### DOCUMENT
Gladly Beyond is an exploration, a journey.

Ten Obstructions embrace the opportunity for the experimentation that Rogue Project Space offers. The title comes from ee cummings, himself a radical experimenter with form: ‘somewhere i have never travelled, gladly beyond any experience’.
Gladly Beyond journeys literally, visually and imaginatively through time and through space. It explores the possibilities of visual representation: through light, through simplification of form, or by playing with scale. It delves into the nature of perception, the process of looking, the connections and dialogue between this portrayal and the natural world – capturing a feeling, a pulsing life essence.
Journeys of the imagination take us from fabled and mythic magical gardens to speculative fictions. We leave behind the fabrications and constructs that justify existing hierarchies, inequalities and the inexorable march of man-made climate change. The voyage brings the viewer quickly to issues of caring and interdependence: concern for the vulnerable and displaced; care for the planet and for each other – existences intertwined.
Travelling through space, landscape blurs to the point of abstraction, traversing the elements of air, land and water beyond the horizon. The journey halts a moment to recognise those who have fled the safety – and danger – of home, only to encounter new perils. Travelling through time: as witnesses of the future past, or of change and transition, travelling into the post-apocalyptic, or from this world to the next. Time becomes cyclical: growth, maturity, death and decay, and the work becomes ongoing – process made public.
Maya Chowdhry’s interactive experience – temp/o~reality explores the measuring of time through objects, as you travel through the idea that if time exists as humans have delineated, then it’s running out.


In Garden Meditations Jane Fairhurst explores light through colour, form and texture and the subject of plants, specifically garden plants. She plays around with scale and simplify the shapes of leaves and flowers to capture the feel of the garden, the pulsing life essence that is growth but that is ultimately doomed to die or retreat, or perhaps, like Persephone, to return with the spring.
The garden has been the subject of artists work since the first gardens were conceptualised and realised in ancient times. The garden is a reverie of all civilizations. The western mind eternally desires a return to the fabled garden of Eden. It is a place to watch and wait as our climate changes. Will it become, like the mythical Hanging Gardens of Babylon, a place imagined, dreamed of and yet unknown? Ultimately, the garden remains only whilst the gardener is there to tend it. The painting remains as witness to a time past. The painting goes ‘gladly beyond’.
On the Periphery: Sarah Feinmann is fascinated by edgeland spaces that have been abandoned and left to deteriorate over time. It is the overlooked in the landscape that inspires her work. She records these aspects on her journeys, using photography to document these moments of change and transition. The edgeland paintings are created on a random arrangement of papers, that accentuate the texture, marks and fluidity of the paint. They examine such aspects as railway sidings and doorways in derelict buildings. She was struck by an overwhelming yellow of the passing landscape when travelling by train, and the indistinct shapes of architectural structures. She constructs abstract painted collages, by painting blocks of colour with textural surfaces that relate to the edgeland landscapes. They explore the connection between visual representation and the natural world. The abstract pieces are exhibited alongside the edgeland paintings, to reinforce the connections and create a dialogue between them.

### STORED RECORDS
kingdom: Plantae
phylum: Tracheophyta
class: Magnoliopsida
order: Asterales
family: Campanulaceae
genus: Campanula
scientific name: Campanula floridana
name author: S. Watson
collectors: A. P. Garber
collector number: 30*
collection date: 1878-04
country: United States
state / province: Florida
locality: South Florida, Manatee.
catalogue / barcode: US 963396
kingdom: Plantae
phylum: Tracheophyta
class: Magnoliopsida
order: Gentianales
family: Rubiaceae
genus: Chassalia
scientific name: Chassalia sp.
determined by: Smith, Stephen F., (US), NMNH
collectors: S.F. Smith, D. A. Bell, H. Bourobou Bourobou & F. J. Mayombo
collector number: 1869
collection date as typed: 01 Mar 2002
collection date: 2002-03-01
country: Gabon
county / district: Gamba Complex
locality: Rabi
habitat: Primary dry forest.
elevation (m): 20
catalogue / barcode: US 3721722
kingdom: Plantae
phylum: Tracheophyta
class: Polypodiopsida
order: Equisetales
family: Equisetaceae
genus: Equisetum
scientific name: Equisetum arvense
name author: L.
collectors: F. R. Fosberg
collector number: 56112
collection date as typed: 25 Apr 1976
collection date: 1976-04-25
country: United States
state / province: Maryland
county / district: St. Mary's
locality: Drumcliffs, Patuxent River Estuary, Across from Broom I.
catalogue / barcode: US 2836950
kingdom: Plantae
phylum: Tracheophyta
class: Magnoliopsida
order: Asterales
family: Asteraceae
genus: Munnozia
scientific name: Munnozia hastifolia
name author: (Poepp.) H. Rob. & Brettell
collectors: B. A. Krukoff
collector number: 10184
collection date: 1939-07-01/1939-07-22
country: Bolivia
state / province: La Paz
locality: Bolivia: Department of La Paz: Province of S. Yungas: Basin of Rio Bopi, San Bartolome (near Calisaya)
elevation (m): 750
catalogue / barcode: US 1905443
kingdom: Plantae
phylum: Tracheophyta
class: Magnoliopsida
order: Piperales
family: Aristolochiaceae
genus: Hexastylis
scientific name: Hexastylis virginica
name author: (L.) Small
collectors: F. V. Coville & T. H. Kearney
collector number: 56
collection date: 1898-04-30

### WHAT NEEDS TO BE DONE
Reproduce the Gladly Beyond exhibition text word for word, starting at the words "Gladly Beyond is" and stopping after the words "beyond any experience’.".

### RESPONSE TO THE TASK
Gladly Beyond is an exploration, a journey.

Ten Obstructions embrace the opportunity for the experimentation that Rogue Project Space offers. The title comes from ee cummings, himself a radical experimenter with form: ‘somewhere i have never travelled, gladly beyond any experience’.